In „Orr: My Story“, seiner Autobiografie aus dem Jahr 2013, beschrieb er die Qualen seiner letzten Monate in der NHL.
„Ich ging mit dem Bein voran und Treppensteigen war schwierig“, schrieb Orr. „Ich hatte zu diesem Zeitpunkt bereits mehrere Operationen an meinem linken Knie hinter mir. Der Knorpel wächst nicht nach, er bricht immer weiter ab und lässt immer mehr von der Knochenoberfläche frei. Beide Menisken waren weg, Knochen rieb auf Knochen und Späne brachen ab. Knochensporne und Arthritis ließen das Gelenk anschwellen und unbeweglich werden. Ich konnte nicht mehr schneiden, ich konnte nicht mehr beschleunigen, ich konnte nicht mehr auf dem Niveau spielen, das ich von mir selbst erwartete. Ich hatte immer gesagt, dass ich so lange spielen würde, bis ich nicht mehr skaten könnte. Schließlich wusste ich, dass dieser Tag gekommen war.“
Orr erzielte sein letztes Tor am 28. Oktober 1978 gegen die Detroit Red Wings, bevor er elf Tage später auf einer Pressekonferenz unter Tränen seinen Rücktritt bekannt gab.
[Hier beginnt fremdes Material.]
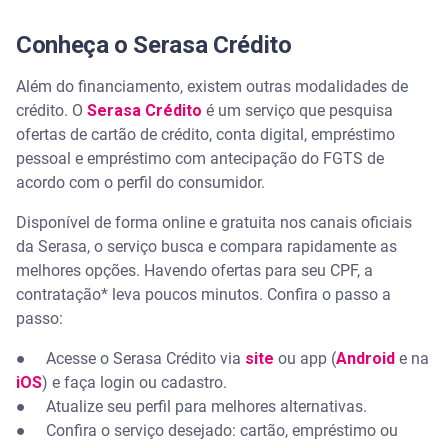
Conheça o Serasa Crédito
Além do financiamento, existem outras modalidades de
crédito. O
Serasa Crédito
é um serviço que pesquisa
ofertas de cartão de crédito, conta digital, empréstimo
pessoal e empréstimo com antecipação do FGTS de
acordo com o perfil do consumidor.
Disponível de forma online e gratuita nos canais oficiais
da Serasa, o serviço busca e compara rapidamente as
melhores opções. Havendo ofertas para seu CPF, a
contratação* leva poucos minutos. Confira o passo a
passo:
● Acesse o Serasa Crédito via
site
ou app (
Android
e na
iOS
) e faça login ou cadastro.
● Atualize seu perfil para melhores alternativas.
● Confira o serviço desejado: cartão, empréstimo ou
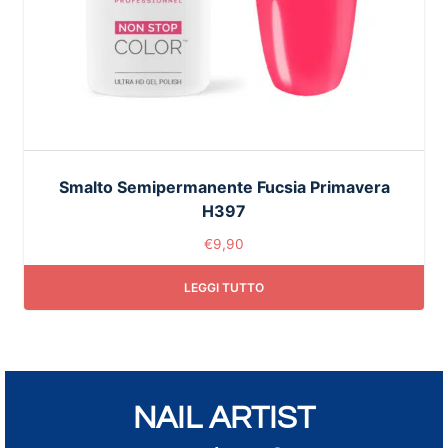
Smalto Semipermanente Fucsia Primavera
H397
€
9,90
LEGGI TUTTO
NAIL ARTIST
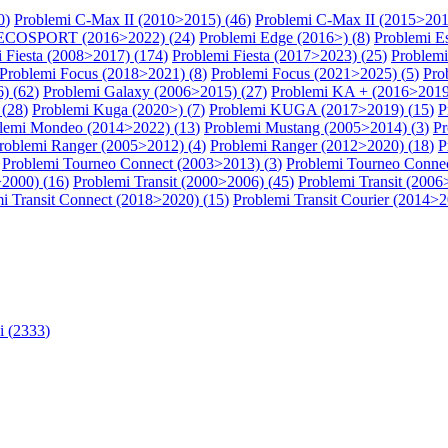
0
)
Problemi C-Max II (2010>2015) (
46
)
Problemi C-Max II (2015>201
 ECOSPORT (2016>2022) (
24
)
Problemi Edge (2016>) (
8
)
Problemi E
 Fiesta (2008>2017) (
174
)
Problemi Fiesta (2017>2023) (
25
)
Problemi
Problemi Focus (2018>2021) (
8
)
Problemi Focus (2021>2025) (
5
)
Pro
) (
62
)
Problemi Galaxy (2006>2015) (
27
)
Problemi KA + (2016>2019
(
28
)
Problemi Kuga (2020>) (
7
)
Problemi KUGA (2017>2019) (
15
)
P
lemi Mondeo (2014>2022) (
13
)
Problemi Mustang (2005>2014) (
3
)
Pr
roblemi Ranger (2005>2012) (
4
)
Problemi Ranger (2012>2020) (
18
)
P
Problemi Tourneo Connect (2003>2013) (
3
)
Problemi Tourneo Connec
>2000) (
16
)
Problemi Transit (2000>2006) (
45
)
Problemi Transit (2006
i Transit Connect (2018>2020) (
15
)
Problemi Transit Courier (2014>2
 (
2333
)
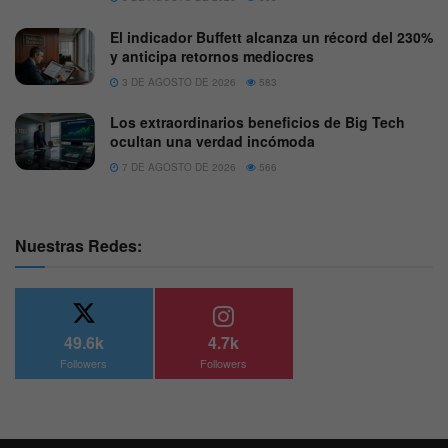
El indicador Buffett alcanza un récord del 230%
y anticipa retornos mediocres
3 DE AGOSTO DE 2026
583
Los extraordinarios beneficios de Big Tech
ocultan una verdad incómoda
7 DE AGOSTO DE 2026
566
Nuestras Redes:
49.6k
4.7k
Followers
Followers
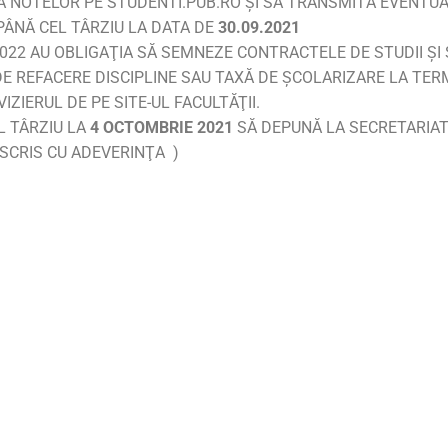
ŢIA NOTELOR PE STUDENTI.PUB.RO ŞI SĂ TRANSMITĂ EVENTU
ÂNĂ CEL TÂRZIU LA DATA DE
30.09.2021
-2022 AU OBLIGAŢIA SĂ SEMNEZE CONTRACTELE DE STUDII ŞI
E REFACERE DISCIPLINE SAU TAXĂ DE ŞCOLARIZARE LA TE
IZIERUL DE PE SITE-UL FACULTĂŢII.
L TÂRZIU LA
4 OCTOMBRIE 2021
SĂ DEPUNĂ LA SECRETARIA
NSCRIS CU ADEVERINŢA )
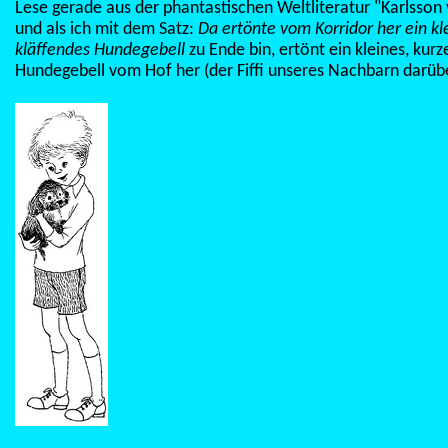
Lese gerade aus der phantastischen Weltliteratur "Karlsso
und als ich mit dem Satz:
Da ertönte vom Korridor her ein kle
kläffendes Hundegebell
zu Ende bin, ertönt ein kleines, kurz
Hundegebell vom Hof her (der Fiffi unseres Nachbarn darüber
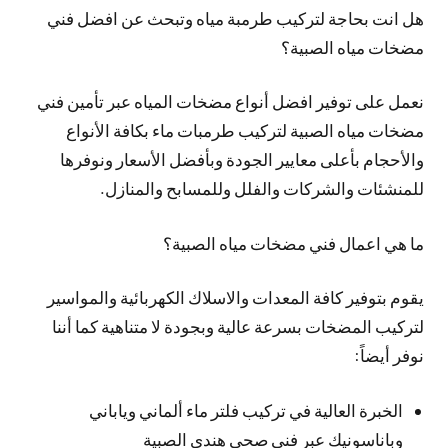
هل انت بحاجة لتركيب طرمبة مياه وتبحث عن افضل فني
مضخات مياه الصبية؟
نعمل على توفير افضل أنواع مضخات المياه عبر تأمين فني
مضخات مياه الصبية لتركيب طرمبات ماء بكافة الأنواع
والأحجام بأعلى معايير الجودة وبأفضل الأسعار ونوفرها
للمنشئات والشركات والفلل وللمسابح والمنازل.
ما هي اعمال فني مضخات مياه الصبية؟
يقوم بتوفير كافة المعدات والاسلاك الكهربائية والمواسير
لتركيب المضخات بسرعة عالية وبجودة لا متناهية كما أننا
نوفر أيضاً:
الخبرة العالية في تركيب فلتر ماء ألماني وياباني
وباناسونيك عبر فني صحي هندي الصبية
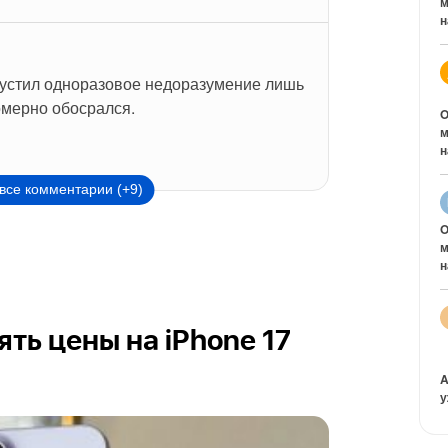
м
н
устил одноразовое недоразумение лишь 
омерно обосрался.
O
м
н
все комментарии (+9)
O
м
н
ть цены на iPhone 17
A
у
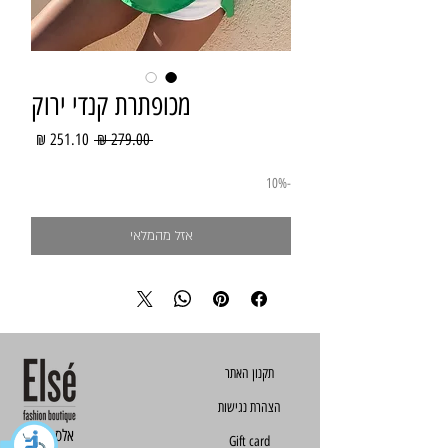
מכופתרת קנדי ירוק
מחיר
מחיר
 ‏279.00 ‏₪ 
רגיל
מבצע
-10%
אזל מהמלאי
הצהרת נגישות
Else - אלס
Gift card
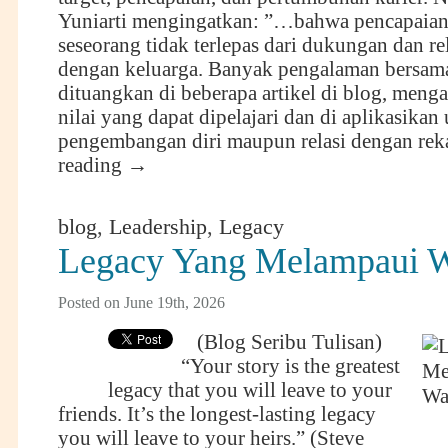
Yuniarti mengingatkan: ”…bahwa pencapaian 
seseorang tidak terlepas dari dukungan dan re
dengan keluarga. Banyak pengalaman bersam
dituangkan di beberapa artikel di blog, meng
nilai yang dapat dipelajari dan di aplikasikan
pengembangan diri maupun relasi dengan re
reading
→
blog
,
Leadership
,
Legacy
Legacy Yang Melampaui 
Posted on June 19th, 2026
(Blog Seribu Tulisan)
“Your story is the greatest
legacy that you will leave to your
friends. It’s the longest-lasting legacy
you will leave to your heirs.” (Steve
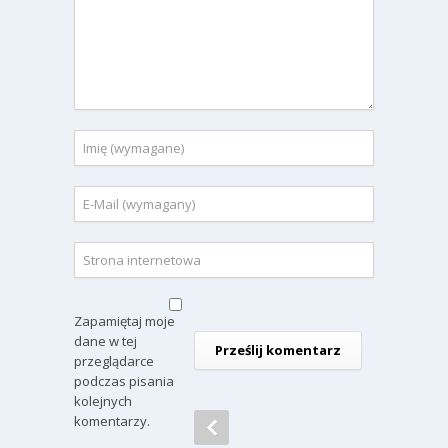
Zapamiętaj moje
dane w tej
przeglądarce
podczas pisania
kolejnych
komentarzy.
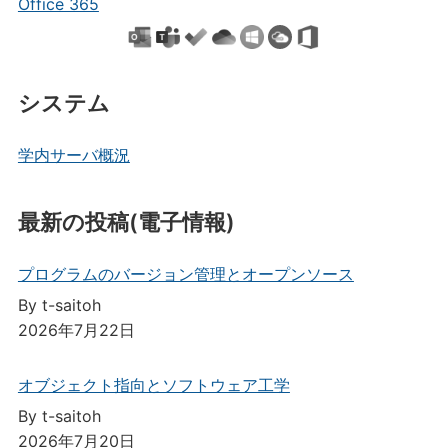
Office 365
システム
学内サーバ概況
最新の投稿(電子情報)
プログラムのバージョン管理とオープンソース
By t-saitoh
2026年7月22日
オブジェクト指向とソフトウェア工学
By t-saitoh
2026年7月20日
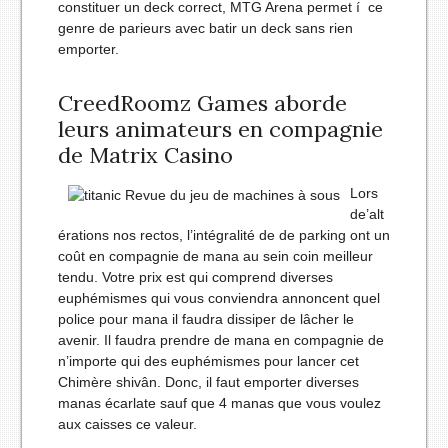
constituer un deck correct, MTG Arena permet í ce
genre de parieurs avec batir un deck sans rien
emporter.
CreedRoomz Games aborde
leurs animateurs en compagnie
de Matrix Casino
Lors
de’alt
érations nos rectos, l’intégralité de de parking ont un
coût en compagnie de mana au sein coin meilleur
tendu. Votre prix est qui comprend diverses
euphémismes qui vous conviendra annoncent quel
police pour mana il faudra dissiper de lâcher le
avenir. Il faudra prendre de mana en compagnie de
n’importe qui des euphémismes pour lancer cet
Chimère shivân. Donc, il faut emporter diverses
manas écarlate sauf que 4 manas que vous voulez
aux caisses ce valeur.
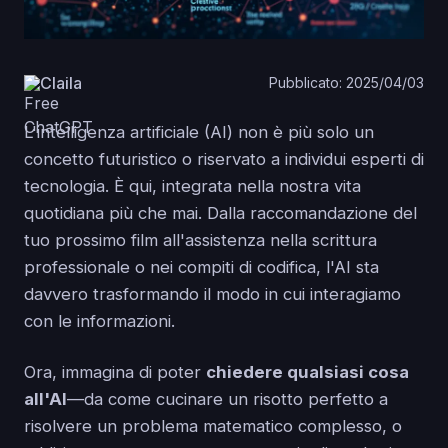
Claila
Pubblicato: 2025/04/03
L'intelligenza artificiale (AI) non è più solo un
concetto futuristico o riservato a individui esperti di
tecnologia. È qui, integrata nella nostra vita
quotidiana più che mai. Dalla raccomandazione del
tuo prossimo film all'assistenza nella scrittura
professionale o nei compiti di codifica, l'AI sta
davvero trasformando il modo in cui interagiamo
con le informazioni.
Ora, immagina di poter
chiedere qualsiasi cosa
all'AI
—da come cucinare un risotto perfetto a
risolvere un problema matematico complesso, o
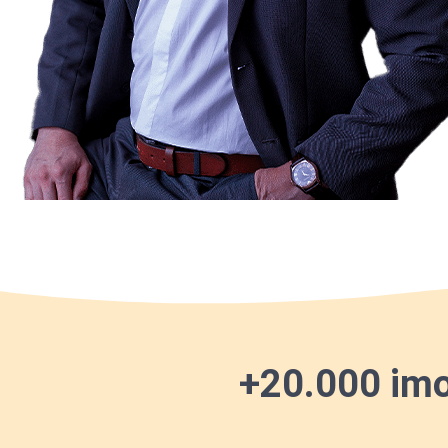
+20.000 imob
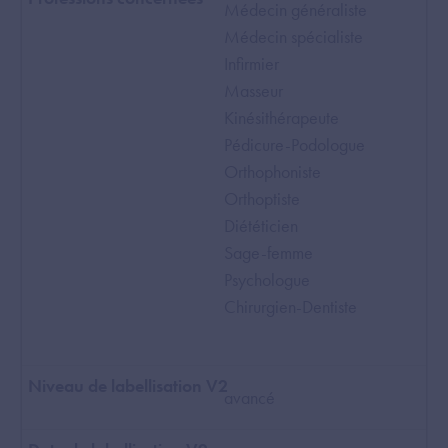
Médecin généraliste
Médecin spécialiste
Infirmier
Masseur
Kinésithérapeute
Pédicure-Podologue
Orthophoniste
Orthoptiste
Diététicien
Sage-femme
Psychologue
Chirurgien-Dentiste
avancé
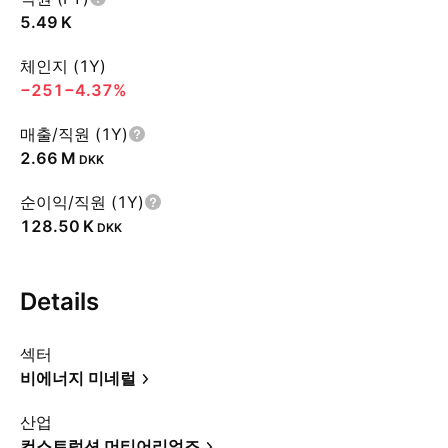
‪5.49 K‬
체인지 (1Y)
−251
−4.37%
매출/직원 (1Y)
‪2.66 M‬
DKK
순이익/직원 (1Y)
‪128.50 K‬
DKK
Details
섹터
비에너지 미네럴
산업
컨스트럭션 머티어리얼즈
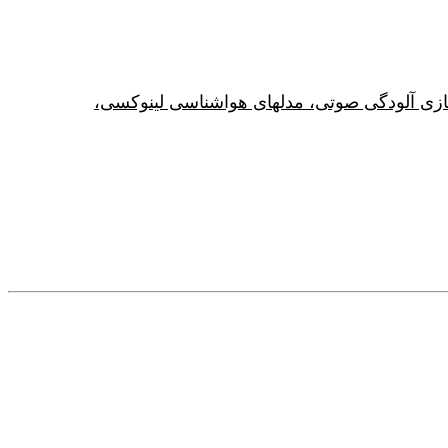
زی آلودگی صوتی، مدلهای هواشناسی لینوکسی،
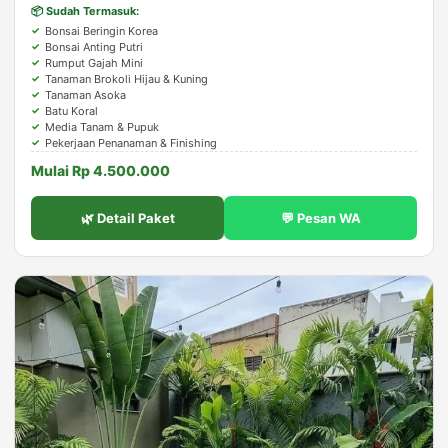
📦 Sudah Termasuk:
Bonsai Beringin Korea
Bonsai Anting Putri
Rumput Gajah Mini
Tanaman Brokoli Hijau & Kuning
Tanaman Asoka
Batu Koral
Media Tanam & Pupuk
Pekerjaan Penanaman & Finishing
Mulai Rp 4.500.000
🌿 Detail Paket
💬 Pesan WA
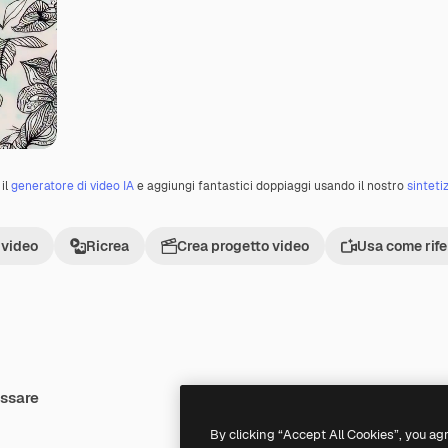
il
generatore di video IA
e aggiungi fantastici doppiaggi usando il nostro
sinteti
 video
Ricrea
Crea progetto video
Usa come rif
essare
Premium
Premium
Generato dall'IA
By clicking “Accept All Cookies”, you ag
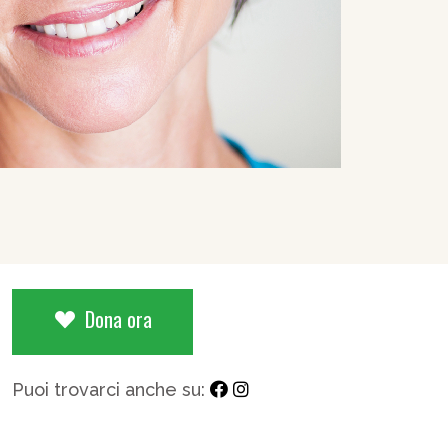
Dona ora
Puoi trovarci anche su:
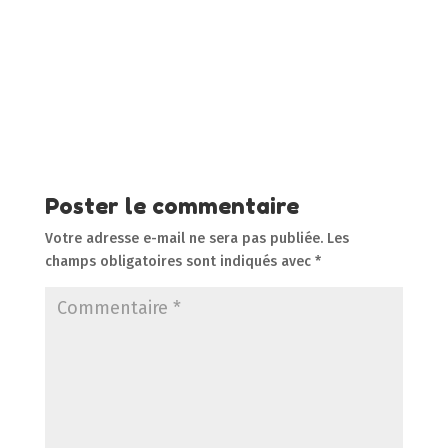
Poster le commentaire
Votre adresse e-mail ne sera pas publiée.
Les
champs obligatoires sont indiqués avec
*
„Es hatte keinen Sinn, die Tatsache zu verbergen, dass ich am Boden zerstört war“, sagte er später. „Eishockey war mein Leben gewesen. Ich war erst 30 Jahre alt, ein Alter, in dem viele Verteidiger in ihren besten Jahren sind. Jeder, der sein ganzes Leben einer Sache gewidmet hat, nur um sie dann weggenommen zu bekommen, weiß, dass es nicht so einfach ist, sich einfach zu verabschieden.“
Die unvergleichlichen Howe und Jean Beliveau und zahllose andere überhäuften einen Superstar mit Lob, der das Spiel nicht zu seinen eigenen Bedingungen verlassen wollte. Bis heute wird Orr nicht nur für seine unvergleichlichen Leistungen gelobt, sondern auch dafür, dass er sie auf Knien erreichte, die seit seiner Rookie-Saison ein Scherbenhaufen waren.
Die Bruins-Ikone wird für immer Teil der Diskussion sein, wenn Fans und Wissenschaftler über die Besten der Besten diskutieren, die jemals Eishockey gespielt haben. Orr ist einfach nur glücklich mit dem, was er während einer viel zu kurzen Karriere erreichen konnte, zu viele gute Jahre blieben in seinem Herzen, als er von seinen Knien verraten wurde.
„Die wichtigen Dinge im Leben ändern sich nicht, wenn sich dein Glück gegen dich wendet, und diese Dinge sind für Berühmtheiten nicht anders als für jeden anderen“, schrieb Orr. „Niemand wird Erfolg haben, ohne Rückschläge zu erleiden. Niemand wird alleine erfolgreich sein – was manchmal wie eine individuelle Leistung aussieht, ist immer das Ergebnis einer Teamleistung. Und wenn man niedergeschlagen wird, gibt es wirklich nur eine Sache zu tun.“
Und es gibt keinen Eishockeyspieler, der besser wieder aufgestanden ist als die Nummer 4, Bobby Orr.